(Items from a dataset)

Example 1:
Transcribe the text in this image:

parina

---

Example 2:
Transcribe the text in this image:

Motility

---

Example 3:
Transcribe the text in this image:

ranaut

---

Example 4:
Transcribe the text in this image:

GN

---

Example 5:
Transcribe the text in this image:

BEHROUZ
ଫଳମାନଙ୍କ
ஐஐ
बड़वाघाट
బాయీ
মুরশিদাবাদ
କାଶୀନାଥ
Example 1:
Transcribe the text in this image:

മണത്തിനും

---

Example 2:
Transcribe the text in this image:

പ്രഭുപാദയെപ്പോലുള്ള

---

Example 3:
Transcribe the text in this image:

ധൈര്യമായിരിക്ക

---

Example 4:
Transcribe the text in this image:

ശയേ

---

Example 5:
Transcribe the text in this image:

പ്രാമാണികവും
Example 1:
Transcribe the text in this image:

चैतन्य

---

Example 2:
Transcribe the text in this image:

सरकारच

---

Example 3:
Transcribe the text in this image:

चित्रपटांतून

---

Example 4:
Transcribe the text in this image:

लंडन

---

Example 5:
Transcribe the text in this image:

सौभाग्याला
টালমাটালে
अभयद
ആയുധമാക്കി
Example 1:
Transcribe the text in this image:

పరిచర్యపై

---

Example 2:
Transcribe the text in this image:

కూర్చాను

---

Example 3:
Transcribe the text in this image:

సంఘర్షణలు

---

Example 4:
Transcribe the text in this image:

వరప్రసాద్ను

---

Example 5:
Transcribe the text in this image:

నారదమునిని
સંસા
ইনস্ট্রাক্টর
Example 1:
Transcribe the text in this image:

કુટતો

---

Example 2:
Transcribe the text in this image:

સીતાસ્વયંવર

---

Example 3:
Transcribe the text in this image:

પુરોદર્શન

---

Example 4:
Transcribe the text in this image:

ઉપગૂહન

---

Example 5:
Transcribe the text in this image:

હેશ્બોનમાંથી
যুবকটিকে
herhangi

**Exercise**
Your answer must be every record above, set down exactly as written.

**Response to the task**
Example 1:
Transcribe the text in this image:

parina

---

Example 2:
Transcribe the text in this image:

Motility

---

Example 3:
Transcribe the text in this image:

ranaut

---

Example 4:
Transcribe the text in this image:

GN

---

Example 5:
Transcribe the text in this image:

BEHROUZ
ଫଳମାନଙ୍କ
ஐஐ
बड़वाघाट
బాయీ
মুরশিদাবাদ
କାଶୀନାଥ
Example 1:
Transcribe the text in this image:

മണത്തിനും

---

Example 2:
Transcribe the text in this image:

പ്രഭുപാദയെപ്പോലുള്ള

---

Example 3:
Transcribe the text in this image:

ധൈര്യമായിരിക്ക

---

Example 4:
Transcribe the text in this image:

ശയേ

---

Example 5:
Transcribe the text in this image:

പ്രാമാണികവും
Example 1:
Transcribe the text in this image:

चैतन्य

---

Example 2:
Transcribe the text in this image:

सरकारच

---

Example 3:
Transcribe the text in this image:

चित्रपटांतून

---

Example 4:
Transcribe the text in this image:

लंडन

---

Example 5:
Transcribe the text in this image:

सौभाग्याला
টালমাটালে
अभयद
ആയുധമാക്കി
Example 1:
Transcribe the text in this image:

పరిచర్యపై

---

Example 2:
Transcribe the text in this image:

కూర్చాను

---

Example 3:
Transcribe the text in this image:

సంఘర్షణలు

---

Example 4:
Transcribe the text in this image:

వరప్రసాద్ను

---

Example 5:
Transcribe the text in this image:

నారదమునిని
સંસા
ইনস্ট্রাক্টর
Example 1:
Transcribe the text in this image:

કુટતો

---

Example 2:
Transcribe the text in this image:

સીતાસ્વયંવર

---

Example 3:
Transcribe the text in this image:

પુરોદર્શન

---

Example 4:
Transcribe the text in this image:

ઉપગૂહન

---

Example 5:
Transcribe the text in this image:

હેશ્બોનમાંથી
যুবকটিকে
herhangi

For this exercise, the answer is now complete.